Air Canada has reached a definitive agreement to acquire Air Transat's parent, with an unanimous vote in favour of the deal by Transat's board.
Air Canada's cash purchase of outstanding Transat stock at C$13 ($9.90) per share is estimated at C$520 million and still requires approval from regulators and shareholders. The two companies expect to close the deal in "early 2020".
"Travellers will benefit from the merged companies' enhanced capabilities in the highly competitive, global leisure travel market and from access to new destinations, more connecting traffic and increased frequencies," says Air Canada chief executive Calin Rovinescu.

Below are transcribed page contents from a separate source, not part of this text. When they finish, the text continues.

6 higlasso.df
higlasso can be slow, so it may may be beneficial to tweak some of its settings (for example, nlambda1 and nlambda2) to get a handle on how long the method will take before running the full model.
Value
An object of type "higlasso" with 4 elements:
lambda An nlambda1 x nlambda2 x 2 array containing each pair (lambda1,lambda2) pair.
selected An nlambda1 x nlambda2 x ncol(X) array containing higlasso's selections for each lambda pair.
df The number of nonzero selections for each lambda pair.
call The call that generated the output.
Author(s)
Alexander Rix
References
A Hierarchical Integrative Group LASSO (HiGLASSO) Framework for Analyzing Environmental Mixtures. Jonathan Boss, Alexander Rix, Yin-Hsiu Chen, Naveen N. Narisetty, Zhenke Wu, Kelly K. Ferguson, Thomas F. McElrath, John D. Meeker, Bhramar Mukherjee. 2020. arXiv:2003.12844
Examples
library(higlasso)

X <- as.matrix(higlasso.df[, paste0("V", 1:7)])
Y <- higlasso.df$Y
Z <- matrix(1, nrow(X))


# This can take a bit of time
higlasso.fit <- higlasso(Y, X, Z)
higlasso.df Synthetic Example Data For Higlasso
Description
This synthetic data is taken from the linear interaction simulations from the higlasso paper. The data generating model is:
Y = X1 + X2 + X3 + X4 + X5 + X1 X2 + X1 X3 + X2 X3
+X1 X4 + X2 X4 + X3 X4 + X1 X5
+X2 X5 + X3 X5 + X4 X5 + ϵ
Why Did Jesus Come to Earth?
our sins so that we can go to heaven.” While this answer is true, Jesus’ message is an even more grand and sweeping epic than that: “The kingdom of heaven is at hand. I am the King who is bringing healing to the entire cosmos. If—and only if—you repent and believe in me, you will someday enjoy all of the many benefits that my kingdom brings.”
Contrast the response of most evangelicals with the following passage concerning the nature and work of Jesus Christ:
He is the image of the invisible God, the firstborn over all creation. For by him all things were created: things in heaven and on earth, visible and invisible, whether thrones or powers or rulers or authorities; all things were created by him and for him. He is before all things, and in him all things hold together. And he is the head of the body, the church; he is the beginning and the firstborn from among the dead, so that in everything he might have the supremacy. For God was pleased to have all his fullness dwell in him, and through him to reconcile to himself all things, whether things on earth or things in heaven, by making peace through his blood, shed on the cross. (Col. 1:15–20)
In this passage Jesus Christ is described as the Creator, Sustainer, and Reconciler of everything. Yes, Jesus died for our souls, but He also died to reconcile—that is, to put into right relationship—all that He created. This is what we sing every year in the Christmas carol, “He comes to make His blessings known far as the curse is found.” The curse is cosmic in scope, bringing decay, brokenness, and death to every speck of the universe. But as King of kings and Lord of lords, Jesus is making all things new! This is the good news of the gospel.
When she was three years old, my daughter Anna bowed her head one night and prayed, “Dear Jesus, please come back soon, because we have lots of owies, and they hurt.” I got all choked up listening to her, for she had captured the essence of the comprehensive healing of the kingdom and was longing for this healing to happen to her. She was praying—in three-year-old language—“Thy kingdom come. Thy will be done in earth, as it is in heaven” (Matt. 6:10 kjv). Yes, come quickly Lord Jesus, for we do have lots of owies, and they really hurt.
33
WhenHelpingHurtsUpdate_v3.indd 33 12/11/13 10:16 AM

Quebec-based real estate developer Group Mach had also made a formal bid on 13 June to acquire Transat AT at a price of C$14 per share. The tourism company's business strategy through 2022 has been to invest in its hotels in the Caribbean and Mexico. This includes the purchase of land near Cancun with the aim of opening a new resort there in 2020. Transat offers vacation packages, hotel stays and air travel for 60 destinations in the Americas and Europe. The deal would give Air Canada Rouge a chance to counter WestJet tourism packages and help the mainline Air Canada expand its global network.
Air Transat in May took delivery of the first of 15 Airbus A321LRs as part of its fleet renewal programme to replace older aircraft including six A310s it has in service. The A321LRs will be deployed on its longer international flights to Europe and the Caribbean, along with Central and South America.
Transat decided on Air Canada's proposal at the advice of a special committee of independent directors it formed to evaluate the bid formally submitted in May. Air Canada has retained Morgan Stanley as its financial advisor and Stikeman Elliott LLP as its legal advisor. Transat has retained National Bank Financial as financial advisor and Fasken as legal advisor.